А я подумал, какой гостеприимный в этом городе народ, зря отец наговаривал мне всякой всячины, встреть его сейчас, я так бы и сказал ему: чего, мол, ты меня пугал, обманывал про воров и убийц всякие там басни рассказывал, а вон какого доброго, обходительного человека мы встретили. Правда, отец считал городом только Тбилиси. Но разве Кутаиси не брат Тбилиси? Тоже ведь большой город. Ну чем, скажите, он на деревню похож?
— Ты не голоден, Кечули? — я посмотрел на друга.
— Ножницы раскрытые проглочу, — прошептал тот, — только то и удерживает меня, что с хозяином мы едва знакомы.
— Что будем делать? — спросил я у Созара.
— Неловко как-то, но уж когда так настойчиво приглашают, негоже отказываться. Зайдём, что ли? Благодать, как говорится, в мире не переводится, — сказал сван.
Нариман беззвучно согласился с нами.
Хозяин провёл нас через двор. Там, в глубине, под большим орехом стояли длинный стол и две дощатые лавки. Свалили мы нашу поклажу у ограды, сверху шапки побросали и устроились за столом.
— Что есть будете? — засуетился улыбающийся хозяин.
— Чего ты нас спрашиваешь? Тебе лучше знать, чем нас угостить, — осклабился Кечо.
— Как величать тебя прикажешь, хозяин дорогой? — спросил сван.
— Коцией, шени чириме.
Дорожка, усеянная гравием, вела прямо в дом. Коция побежал по ней словно пританцовывая, у двери обернулся.
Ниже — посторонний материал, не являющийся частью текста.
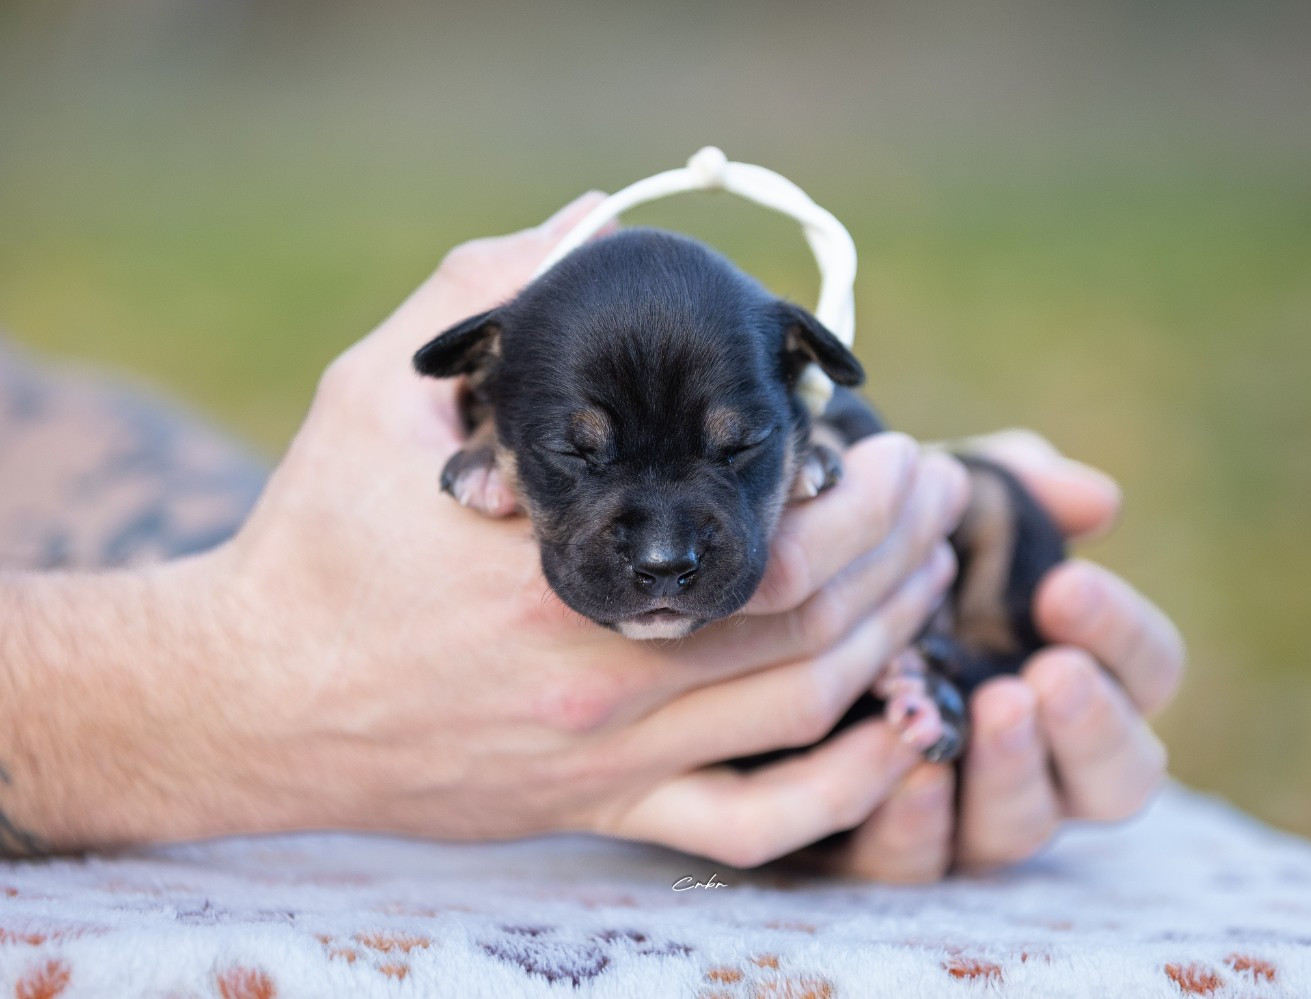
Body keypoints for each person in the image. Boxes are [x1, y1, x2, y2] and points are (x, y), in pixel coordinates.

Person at [0, 193, 1184, 883]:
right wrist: (231, 682)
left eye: (736, 454)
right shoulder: (500, 400)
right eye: (575, 453)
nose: (666, 553)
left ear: (797, 399)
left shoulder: (818, 420)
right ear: (487, 397)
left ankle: (940, 690)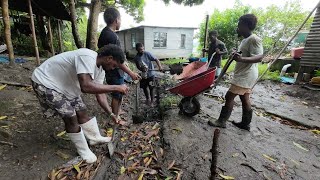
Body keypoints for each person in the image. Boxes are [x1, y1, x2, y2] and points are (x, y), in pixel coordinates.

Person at [31, 44, 129, 163]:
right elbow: (86, 86)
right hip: (46, 82)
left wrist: (111, 114)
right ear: (109, 58)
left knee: (82, 110)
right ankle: (83, 151)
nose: (113, 68)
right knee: (70, 117)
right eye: (114, 65)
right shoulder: (87, 56)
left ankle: (94, 138)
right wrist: (117, 88)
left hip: (65, 87)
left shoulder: (100, 70)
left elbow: (100, 94)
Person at [208, 14, 263, 131]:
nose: (238, 26)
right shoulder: (245, 40)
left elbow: (259, 57)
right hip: (245, 73)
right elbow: (244, 54)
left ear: (246, 25)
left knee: (229, 96)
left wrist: (241, 59)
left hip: (246, 75)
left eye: (239, 24)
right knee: (244, 97)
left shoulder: (254, 39)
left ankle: (221, 121)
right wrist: (237, 53)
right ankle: (245, 123)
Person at [98, 7, 139, 125]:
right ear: (116, 20)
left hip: (113, 70)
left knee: (119, 94)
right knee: (117, 95)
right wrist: (131, 73)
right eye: (120, 19)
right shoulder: (112, 36)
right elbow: (116, 60)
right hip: (114, 71)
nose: (120, 22)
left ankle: (117, 112)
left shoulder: (104, 33)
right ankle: (115, 119)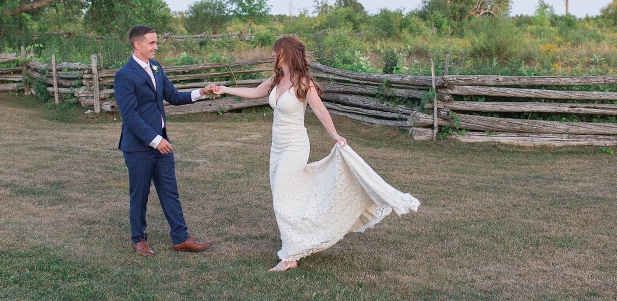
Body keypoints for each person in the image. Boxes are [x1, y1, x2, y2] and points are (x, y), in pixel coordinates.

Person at [212, 36, 420, 272]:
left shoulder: (303, 83)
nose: (272, 55)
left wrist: (335, 136)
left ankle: (290, 257)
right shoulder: (276, 79)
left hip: (295, 146)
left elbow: (320, 110)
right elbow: (254, 92)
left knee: (282, 194)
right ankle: (296, 243)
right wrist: (225, 89)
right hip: (277, 147)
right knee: (284, 196)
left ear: (286, 53)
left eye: (275, 51)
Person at [114, 25, 213, 256]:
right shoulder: (124, 75)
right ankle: (139, 239)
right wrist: (155, 140)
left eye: (156, 42)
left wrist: (202, 92)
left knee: (170, 191)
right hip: (138, 147)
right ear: (137, 45)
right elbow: (130, 116)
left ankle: (181, 238)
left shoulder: (157, 67)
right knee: (139, 194)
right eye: (151, 43)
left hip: (162, 144)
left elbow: (173, 96)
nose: (156, 47)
— Водочку будете? Чача у меня такова, что Амирана, если тот с цепи сорвётся, снова приковать к скале может.
— По стаканчику не повредит, хорошо для аппетита, — кивнул я.
На столе появились хлеб, каурма, водка и маленькие стопочки.
— Кушайте, дорогие, кушайте, — угощает хозяин, хотя и незачем нас было уговаривать, — мы все вчетвером набросились на еду, как голодные волки.
— Да благословит бог нашего доброго хозяина, пусть воздастся ему за щедрость его, — поднял бокал Созар, — всю жизнь, если даже триста лет, как ворону, придётся прожить, буду твою хлеб-соль помнить. Ну-ка, друзья, выпьем по одной!
— Может, свиной шашлык вам зажарить? — пританцовывая подошёл к нам Коция.